Secondly, Texas is the only U.S. state which has an independent, isolated power grid. During normal situation, Texas has energy far more than it requires so there is no need for electricity grid interconnection but during emergency situations when local energy infrastructure comes under strain electricity can be imported through interconnections with other states. But lack of these interconnections has added to the vulnerability of Texas’ electricity grid along with other contributing factors. Far Western Texas, which is connected to the Western Grid, did not see the power outages like the rest of Texas (see figure 3).
There is a great risk of a series defaults and losses stemming from the downstream distribution side to the upstream oil and gas sector. Companies such as Vistra Energy said they had a one-time adverse impact of over 900 USD million because of lack of natural gas needed to operate their power plants. These losses are likely to mar the growth in the power grid equipment market in North America and have radically reduced the fiscal space needed to finance the cost of winterization of energy sector hence government may need to incentivize the winterization as a deregulated market can’t mandate it.

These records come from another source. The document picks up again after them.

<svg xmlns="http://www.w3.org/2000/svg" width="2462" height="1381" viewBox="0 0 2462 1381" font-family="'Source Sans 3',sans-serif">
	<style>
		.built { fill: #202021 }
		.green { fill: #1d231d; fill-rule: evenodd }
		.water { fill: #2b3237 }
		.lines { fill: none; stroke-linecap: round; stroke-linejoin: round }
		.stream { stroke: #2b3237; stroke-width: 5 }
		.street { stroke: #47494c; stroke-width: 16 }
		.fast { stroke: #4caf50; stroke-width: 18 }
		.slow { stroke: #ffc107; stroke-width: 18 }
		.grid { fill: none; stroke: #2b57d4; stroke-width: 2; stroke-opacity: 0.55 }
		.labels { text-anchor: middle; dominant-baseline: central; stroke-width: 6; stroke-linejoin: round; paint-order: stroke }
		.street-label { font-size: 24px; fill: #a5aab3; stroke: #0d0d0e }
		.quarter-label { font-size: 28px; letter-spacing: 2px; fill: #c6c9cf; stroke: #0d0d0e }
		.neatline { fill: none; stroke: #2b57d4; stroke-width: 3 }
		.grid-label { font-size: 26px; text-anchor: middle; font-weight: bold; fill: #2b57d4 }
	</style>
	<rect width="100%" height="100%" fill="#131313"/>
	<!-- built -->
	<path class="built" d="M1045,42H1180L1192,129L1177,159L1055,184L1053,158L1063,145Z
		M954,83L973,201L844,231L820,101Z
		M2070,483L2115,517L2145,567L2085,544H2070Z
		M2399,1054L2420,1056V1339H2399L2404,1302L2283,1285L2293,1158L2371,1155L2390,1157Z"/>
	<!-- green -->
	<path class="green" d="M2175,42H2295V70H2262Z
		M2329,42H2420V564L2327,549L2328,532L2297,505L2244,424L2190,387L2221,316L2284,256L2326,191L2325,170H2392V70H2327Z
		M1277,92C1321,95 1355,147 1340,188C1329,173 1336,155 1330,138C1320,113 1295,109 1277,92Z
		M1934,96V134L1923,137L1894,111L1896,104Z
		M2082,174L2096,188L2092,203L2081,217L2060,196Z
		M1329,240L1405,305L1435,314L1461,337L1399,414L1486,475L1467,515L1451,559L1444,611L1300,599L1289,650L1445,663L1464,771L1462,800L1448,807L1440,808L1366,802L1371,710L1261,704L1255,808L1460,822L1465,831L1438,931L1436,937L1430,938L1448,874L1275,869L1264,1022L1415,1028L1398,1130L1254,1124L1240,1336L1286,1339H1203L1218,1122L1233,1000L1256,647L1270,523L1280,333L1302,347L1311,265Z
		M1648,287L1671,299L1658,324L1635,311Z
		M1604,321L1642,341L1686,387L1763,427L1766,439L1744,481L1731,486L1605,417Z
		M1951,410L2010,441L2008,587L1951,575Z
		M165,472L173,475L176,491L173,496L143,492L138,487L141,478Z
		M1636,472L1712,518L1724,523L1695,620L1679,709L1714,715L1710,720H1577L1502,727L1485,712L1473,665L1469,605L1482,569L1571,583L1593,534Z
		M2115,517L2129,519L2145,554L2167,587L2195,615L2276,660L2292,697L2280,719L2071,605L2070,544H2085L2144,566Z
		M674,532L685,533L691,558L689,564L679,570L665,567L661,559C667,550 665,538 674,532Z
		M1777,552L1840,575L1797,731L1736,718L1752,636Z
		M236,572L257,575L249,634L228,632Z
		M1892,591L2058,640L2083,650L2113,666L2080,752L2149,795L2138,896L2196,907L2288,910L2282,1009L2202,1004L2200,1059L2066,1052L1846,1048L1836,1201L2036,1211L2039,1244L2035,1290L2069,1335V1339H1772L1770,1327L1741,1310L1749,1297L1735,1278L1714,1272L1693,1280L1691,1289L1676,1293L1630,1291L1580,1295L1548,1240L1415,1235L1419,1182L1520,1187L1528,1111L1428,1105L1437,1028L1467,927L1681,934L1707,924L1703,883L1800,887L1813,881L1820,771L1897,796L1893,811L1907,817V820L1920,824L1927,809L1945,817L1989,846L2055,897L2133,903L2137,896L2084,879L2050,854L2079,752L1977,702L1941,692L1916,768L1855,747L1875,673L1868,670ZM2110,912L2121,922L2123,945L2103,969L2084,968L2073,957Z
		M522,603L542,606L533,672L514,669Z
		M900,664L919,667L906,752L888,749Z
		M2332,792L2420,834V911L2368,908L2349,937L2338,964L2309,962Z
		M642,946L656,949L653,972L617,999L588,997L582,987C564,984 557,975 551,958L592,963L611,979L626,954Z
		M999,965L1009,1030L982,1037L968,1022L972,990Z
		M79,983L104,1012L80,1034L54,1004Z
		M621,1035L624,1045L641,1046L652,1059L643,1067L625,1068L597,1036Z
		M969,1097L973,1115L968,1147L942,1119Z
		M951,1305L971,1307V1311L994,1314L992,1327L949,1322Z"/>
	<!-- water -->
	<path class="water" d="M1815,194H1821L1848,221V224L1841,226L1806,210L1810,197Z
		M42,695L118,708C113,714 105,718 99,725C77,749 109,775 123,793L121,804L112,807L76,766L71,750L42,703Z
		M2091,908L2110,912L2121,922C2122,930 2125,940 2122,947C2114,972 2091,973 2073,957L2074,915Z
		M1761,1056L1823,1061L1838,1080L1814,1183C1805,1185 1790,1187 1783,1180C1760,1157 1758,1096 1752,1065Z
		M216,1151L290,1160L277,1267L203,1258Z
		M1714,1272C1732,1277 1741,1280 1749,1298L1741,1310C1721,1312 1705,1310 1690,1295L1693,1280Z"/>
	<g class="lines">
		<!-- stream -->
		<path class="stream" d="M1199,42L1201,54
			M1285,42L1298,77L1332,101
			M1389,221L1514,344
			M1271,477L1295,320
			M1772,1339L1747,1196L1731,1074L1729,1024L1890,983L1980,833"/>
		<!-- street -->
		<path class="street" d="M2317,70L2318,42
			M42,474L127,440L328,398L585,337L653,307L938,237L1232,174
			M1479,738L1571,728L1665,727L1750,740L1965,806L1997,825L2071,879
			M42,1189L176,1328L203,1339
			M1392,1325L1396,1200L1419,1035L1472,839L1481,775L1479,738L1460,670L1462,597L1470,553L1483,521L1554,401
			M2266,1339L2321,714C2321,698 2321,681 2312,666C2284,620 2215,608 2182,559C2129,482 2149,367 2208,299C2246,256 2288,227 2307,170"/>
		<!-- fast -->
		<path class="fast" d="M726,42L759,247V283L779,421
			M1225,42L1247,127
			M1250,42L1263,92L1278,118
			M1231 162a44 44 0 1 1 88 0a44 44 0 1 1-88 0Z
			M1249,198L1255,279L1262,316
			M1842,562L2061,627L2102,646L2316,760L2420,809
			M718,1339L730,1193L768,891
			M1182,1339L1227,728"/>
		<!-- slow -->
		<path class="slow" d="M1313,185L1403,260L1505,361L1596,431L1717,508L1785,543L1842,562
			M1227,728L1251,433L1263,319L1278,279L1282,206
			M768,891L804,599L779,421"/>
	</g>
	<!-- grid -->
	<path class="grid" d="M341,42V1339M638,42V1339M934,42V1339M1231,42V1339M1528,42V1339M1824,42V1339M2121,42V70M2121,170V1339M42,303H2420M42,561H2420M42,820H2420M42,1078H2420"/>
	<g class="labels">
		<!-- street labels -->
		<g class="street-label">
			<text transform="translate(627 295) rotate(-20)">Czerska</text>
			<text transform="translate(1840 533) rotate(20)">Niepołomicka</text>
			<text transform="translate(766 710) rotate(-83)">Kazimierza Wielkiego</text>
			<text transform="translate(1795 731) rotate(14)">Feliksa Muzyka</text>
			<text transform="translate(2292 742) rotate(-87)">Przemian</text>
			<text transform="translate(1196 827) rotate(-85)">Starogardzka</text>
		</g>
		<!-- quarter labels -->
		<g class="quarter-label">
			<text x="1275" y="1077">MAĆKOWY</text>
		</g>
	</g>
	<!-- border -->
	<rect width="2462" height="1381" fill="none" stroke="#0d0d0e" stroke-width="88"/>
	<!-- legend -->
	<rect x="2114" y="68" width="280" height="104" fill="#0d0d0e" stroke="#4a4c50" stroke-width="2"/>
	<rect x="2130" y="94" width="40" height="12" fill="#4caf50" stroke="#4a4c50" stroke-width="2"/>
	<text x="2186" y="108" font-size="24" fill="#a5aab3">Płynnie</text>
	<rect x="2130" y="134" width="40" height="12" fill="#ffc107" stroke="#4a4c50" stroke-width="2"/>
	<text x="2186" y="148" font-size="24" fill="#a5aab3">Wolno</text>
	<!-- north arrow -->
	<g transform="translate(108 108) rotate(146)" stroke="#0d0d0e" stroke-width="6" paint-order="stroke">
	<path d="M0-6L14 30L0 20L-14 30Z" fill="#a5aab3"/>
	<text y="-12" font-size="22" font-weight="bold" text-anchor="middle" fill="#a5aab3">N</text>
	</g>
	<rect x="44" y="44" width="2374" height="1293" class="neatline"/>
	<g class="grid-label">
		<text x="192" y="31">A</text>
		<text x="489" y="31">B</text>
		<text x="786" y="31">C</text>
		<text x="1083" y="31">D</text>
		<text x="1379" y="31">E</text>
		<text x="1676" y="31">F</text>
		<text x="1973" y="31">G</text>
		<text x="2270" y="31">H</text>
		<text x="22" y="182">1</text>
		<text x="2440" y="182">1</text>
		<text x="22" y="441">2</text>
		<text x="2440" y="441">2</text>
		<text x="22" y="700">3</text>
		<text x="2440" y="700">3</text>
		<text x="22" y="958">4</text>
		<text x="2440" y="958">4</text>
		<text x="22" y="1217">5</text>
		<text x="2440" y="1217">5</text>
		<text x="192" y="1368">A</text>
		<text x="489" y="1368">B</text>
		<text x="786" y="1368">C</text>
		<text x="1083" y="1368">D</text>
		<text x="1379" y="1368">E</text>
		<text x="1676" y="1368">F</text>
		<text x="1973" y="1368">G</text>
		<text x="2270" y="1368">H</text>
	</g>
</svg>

However, ‘Solar coupled with battery storage’ has emerged strongly out of this energy crisis as it was able to keep the lights on in Texas despite frigid temperatures. Market of solar systems backed with battery storage is expected to observe growth in Texas where surge in the renewable energy driven by aforementioned systems may require utility companies to change their business models in the long run.